Expert Witness Blog

MoJ averts one strike but gets caught up in another.

Your Expert Witness blog logoOne of the new – and quirkiest – features on the Your Expert Witness website is a one-click button for lawyers to find details of translators and interpreters for work outside of the court system. It is, apparently, proving popular among language experts keen to offer their services in the commercial field.

That is not entirely surprising, given the controversy surrounding the contract entered into last year by the MoJ for the supply of such services within the judicial system, which has given rise to criticism from bodies such as the Commons Select Committee. Many are reported to have boycotted the new contract, while the furore has prompted the MoJ to offer improved pay and conditions to those who jump on board (at the taxpayers’ expense, of course).

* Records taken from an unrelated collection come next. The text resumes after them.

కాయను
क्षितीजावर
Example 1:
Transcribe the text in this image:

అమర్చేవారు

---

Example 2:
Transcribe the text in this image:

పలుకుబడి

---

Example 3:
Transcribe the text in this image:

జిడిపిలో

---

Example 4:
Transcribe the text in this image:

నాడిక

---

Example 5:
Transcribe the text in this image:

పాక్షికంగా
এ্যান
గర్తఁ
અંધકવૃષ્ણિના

It is in the long and successful tradition of British industrial relations. In the 1840s, while countries across Europe were struggling with insurrection and revolution, here workers were offered more generous conditions and the groundswell for universal suffrage subsided until the Great War reignited it. We have yet to see whether the strategy will work this time.

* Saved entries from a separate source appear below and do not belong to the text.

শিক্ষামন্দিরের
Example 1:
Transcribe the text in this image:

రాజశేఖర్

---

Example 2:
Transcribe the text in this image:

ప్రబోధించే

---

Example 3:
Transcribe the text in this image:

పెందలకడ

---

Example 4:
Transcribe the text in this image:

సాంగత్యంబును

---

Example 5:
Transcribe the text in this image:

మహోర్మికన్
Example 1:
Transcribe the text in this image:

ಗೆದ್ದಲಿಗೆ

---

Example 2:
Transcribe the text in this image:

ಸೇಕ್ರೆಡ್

• One group of people who one assumes are new to the industrial unrest game are barristers (What do we want? More silk! When do we want it? NOW!) Following the unprecedented strike by those on the northern circuit, their colleagues in Wales and Chester have threatened “mayhem” in protest over the reforms to criminal legal aid, while the Bar Council has called on the MoJ to scrap the cuts, saying they will “…irreversibly undermine access to justice and damage the reputation of our justice system all over the world”.

The latest rebuke came in the council’s response to the MoJ’s consultation on the subject.

The ‘core  case’ document continued: “We believe that all people should be entitled to choose a lawyer to represent them based on quality, not just be allocated one on the basis of whoever can do the job for the lowest price.”

The Law Society Gazette has revealed that only two of the top earning legal aid solicitors’ practices would bid for contracts under the new system (described by the Bar Council as a “Dutch auction”), while the Law Society itself has hinted that restriction of choice may be unlawful.

The report quotes a partner at a prominent Yorkshire firm as saying: “You only have to see the shambles and the utter incompetence of tendering in the court interpreter contract to see what’s going to happen.”

Which brings us back to…

• An unexpected – and one assumes unintended – consequence of the election of Police and Crime Commissioners (yes; there was an election, despite the fact that nobody voted) is the possibility said officials may decide to use their force as a kind of personal enforcement organisation.

PCCs were called to Westminster for a wigging by Theresa May – or “reminded of their obligation to ensure that information relating to interests and expenses is placed in the public domain”, as it says in the online newsletter Police Oracle.

It follows a controversy in Cumbria, where the worthy elected to perform the task so obviously required by the public repaid over £700 in expenses for chauffeur-driven car journeys within the county. So that’s all right, then – except it isn’t: two of the members of constabulary staff who blew the whistle on him were arrested after he complained about being bubbled.

In response to a complaint from the local MP Tim Farron, the PM said in April: “In general we should support whistleblowers and what they do to help improve the provision of public services.”

He may need reminding of that statement someday.